THE PROBLEM »
Look over the material for the string "parts". Copy every line where it turns up.

*** AVAILABLE DATA ***

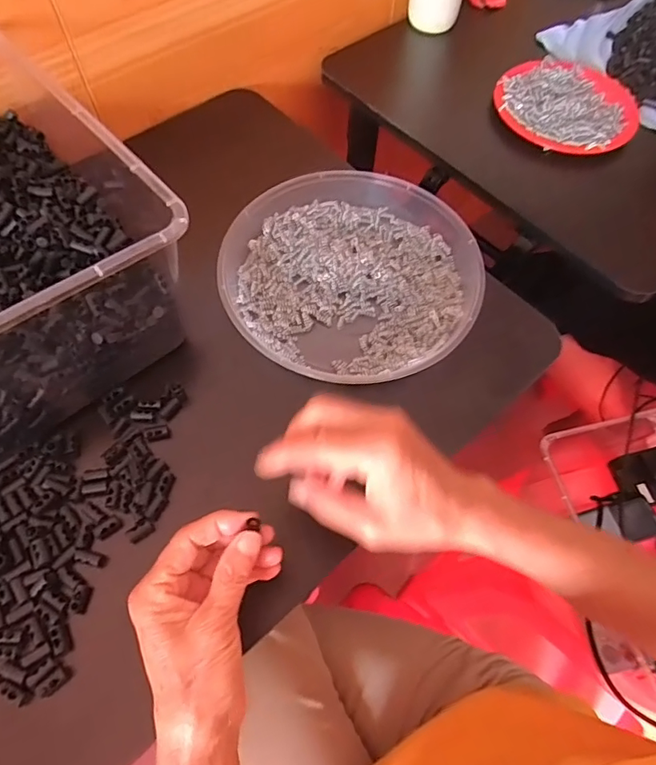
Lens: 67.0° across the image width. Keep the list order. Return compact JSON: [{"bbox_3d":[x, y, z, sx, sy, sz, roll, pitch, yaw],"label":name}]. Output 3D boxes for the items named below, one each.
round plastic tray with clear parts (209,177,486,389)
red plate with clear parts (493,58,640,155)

***

RESULT »
round plastic tray with clear parts (209,177,486,389)
red plate with clear parts (493,58,640,155)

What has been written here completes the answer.